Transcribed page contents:
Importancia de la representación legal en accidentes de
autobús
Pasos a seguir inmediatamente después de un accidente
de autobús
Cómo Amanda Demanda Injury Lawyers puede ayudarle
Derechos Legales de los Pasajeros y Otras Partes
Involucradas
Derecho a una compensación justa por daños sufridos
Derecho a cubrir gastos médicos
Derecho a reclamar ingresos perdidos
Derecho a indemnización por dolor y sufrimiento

### [TO-DO ITEM]
Word for word, write out all the lines shown above.

### [FINAL ANSWER]
Importancia de la representación legal en accidentes de
autobús
Pasos a seguir inmediatamente después de un accidente
de autobús
Cómo Amanda Demanda Injury Lawyers puede ayudarle
Derechos Legales de los Pasajeros y Otras Partes
Involucradas
Derecho a una compensación justa por daños sufridos
Derecho a cubrir gastos médicos
Derecho a reclamar ingresos perdidos
Derecho a indemnización por dolor y sufrimiento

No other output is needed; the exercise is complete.